For retail investors, if they lack confidence in individual stocks, it is simpler and more effective to directly invest in the cryptocurrency itself. In fact, even with fierce competition at the company level, ETH and BNB have both hit record highs and remain unaffected.
Focus on company fundamentals
One of the core issues with the DAT model is that many treasury companies are essentially shell companies, their core businesses long stagnant, profitability weak, and they rely almost entirely on cryptocurrency speculation for survival. This model may seem reasonable during a bull market, but once the market turns, it can quickly bleed due to a lack of cash flow support. Therefore, when selecting a target, investors must pay attention to the following:
- Company cash flow: Does it have the ability to generate its own revenue?
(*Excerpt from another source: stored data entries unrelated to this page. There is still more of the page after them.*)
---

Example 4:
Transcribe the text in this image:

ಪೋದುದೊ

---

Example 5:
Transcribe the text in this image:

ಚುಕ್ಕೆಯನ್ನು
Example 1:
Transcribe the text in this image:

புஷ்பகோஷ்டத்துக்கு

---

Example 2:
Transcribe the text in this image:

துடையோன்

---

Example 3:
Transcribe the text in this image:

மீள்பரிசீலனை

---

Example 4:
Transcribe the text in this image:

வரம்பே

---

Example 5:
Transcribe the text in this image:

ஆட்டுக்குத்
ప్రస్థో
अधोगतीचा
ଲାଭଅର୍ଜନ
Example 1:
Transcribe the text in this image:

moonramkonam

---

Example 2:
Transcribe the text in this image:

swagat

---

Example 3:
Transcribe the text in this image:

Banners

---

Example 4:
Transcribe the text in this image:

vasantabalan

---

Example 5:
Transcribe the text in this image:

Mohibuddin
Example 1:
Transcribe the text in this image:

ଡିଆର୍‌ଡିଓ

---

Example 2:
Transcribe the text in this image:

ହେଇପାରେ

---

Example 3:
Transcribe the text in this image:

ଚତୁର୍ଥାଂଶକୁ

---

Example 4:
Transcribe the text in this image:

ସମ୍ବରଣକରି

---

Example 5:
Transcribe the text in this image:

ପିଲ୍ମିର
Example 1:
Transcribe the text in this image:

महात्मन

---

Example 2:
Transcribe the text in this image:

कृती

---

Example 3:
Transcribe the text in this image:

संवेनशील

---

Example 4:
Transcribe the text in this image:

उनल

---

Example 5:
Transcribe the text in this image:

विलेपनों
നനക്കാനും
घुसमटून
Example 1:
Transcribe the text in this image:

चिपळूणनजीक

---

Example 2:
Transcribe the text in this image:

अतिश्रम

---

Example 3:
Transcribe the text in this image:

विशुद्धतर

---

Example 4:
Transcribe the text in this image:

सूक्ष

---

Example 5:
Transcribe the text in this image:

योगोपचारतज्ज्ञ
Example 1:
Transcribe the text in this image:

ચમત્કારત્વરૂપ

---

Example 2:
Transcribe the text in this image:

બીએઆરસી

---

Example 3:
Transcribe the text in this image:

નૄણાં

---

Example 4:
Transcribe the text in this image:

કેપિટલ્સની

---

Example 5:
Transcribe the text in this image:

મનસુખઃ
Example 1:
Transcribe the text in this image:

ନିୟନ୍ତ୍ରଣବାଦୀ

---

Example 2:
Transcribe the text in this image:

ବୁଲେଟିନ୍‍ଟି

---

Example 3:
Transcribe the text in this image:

- Purchase cost: Is the average holding price high enough to maintain health during a correction?
- Position ratio: Is the proportion of digital assets in the company's net assets too high?
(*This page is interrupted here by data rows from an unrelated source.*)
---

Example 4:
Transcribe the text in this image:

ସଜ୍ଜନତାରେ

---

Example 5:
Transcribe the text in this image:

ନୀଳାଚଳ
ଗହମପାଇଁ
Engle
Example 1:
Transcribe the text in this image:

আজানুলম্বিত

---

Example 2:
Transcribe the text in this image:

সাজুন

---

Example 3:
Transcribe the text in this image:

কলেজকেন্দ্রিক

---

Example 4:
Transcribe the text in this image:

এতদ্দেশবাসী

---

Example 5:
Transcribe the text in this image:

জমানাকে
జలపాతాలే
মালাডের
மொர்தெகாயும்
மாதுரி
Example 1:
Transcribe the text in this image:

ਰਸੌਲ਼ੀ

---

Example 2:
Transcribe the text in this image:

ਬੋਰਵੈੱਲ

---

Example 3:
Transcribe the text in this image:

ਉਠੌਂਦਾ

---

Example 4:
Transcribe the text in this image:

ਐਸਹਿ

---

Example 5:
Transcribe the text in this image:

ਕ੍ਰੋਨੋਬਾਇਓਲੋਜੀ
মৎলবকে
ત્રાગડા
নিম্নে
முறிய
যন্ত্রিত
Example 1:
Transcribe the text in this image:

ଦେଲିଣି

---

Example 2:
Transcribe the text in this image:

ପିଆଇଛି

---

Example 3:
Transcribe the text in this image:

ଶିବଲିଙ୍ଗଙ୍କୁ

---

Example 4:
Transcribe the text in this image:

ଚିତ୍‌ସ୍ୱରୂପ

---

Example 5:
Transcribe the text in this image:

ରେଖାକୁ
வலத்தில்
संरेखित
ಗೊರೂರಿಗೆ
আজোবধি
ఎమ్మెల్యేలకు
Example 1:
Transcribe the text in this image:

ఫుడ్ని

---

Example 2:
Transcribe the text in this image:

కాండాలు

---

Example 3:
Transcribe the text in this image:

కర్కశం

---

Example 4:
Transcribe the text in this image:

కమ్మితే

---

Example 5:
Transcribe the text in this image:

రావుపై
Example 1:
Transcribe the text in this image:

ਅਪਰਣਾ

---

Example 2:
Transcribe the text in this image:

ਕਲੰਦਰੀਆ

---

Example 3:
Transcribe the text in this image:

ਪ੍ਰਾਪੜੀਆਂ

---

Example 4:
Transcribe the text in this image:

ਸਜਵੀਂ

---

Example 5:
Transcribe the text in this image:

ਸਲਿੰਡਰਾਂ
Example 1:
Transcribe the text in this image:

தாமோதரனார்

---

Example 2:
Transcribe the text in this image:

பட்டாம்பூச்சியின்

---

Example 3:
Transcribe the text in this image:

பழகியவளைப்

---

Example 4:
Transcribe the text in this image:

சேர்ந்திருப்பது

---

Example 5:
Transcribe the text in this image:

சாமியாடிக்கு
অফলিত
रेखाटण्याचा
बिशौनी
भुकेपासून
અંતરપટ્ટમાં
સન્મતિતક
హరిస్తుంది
- Financing purpose: Are the raised funds mainly used to purchase coins, or are there actual business expansion?
- Debt-paying ability: Can the company remain stable when convertible bonds mature or stock prices come under pressure?
Companies that lack the ability to generate revenue may be very successful in a bull market, but when liquidity recedes, their ability to resist risks is extremely weak and they are likely to become the first victims of a stampede.
Summarize
Treasury strategies have undoubtedly injected the strongest fuel into this bull market, with a steady influx of OTC funds fueling altcoins like ETH's continued surge. However, the more seemingly "unlimited ammunition" appears, the more we must be wary of underlying bubbles and hidden dangers. History has proven that liquidity and narratives can fuel markets, but they cannot replace genuine value. While investors are optimistic about the current market, they must also remain calm and cautious. Only by maintaining rationality amidst the chaos can we remain resilient when the next bubble recedes.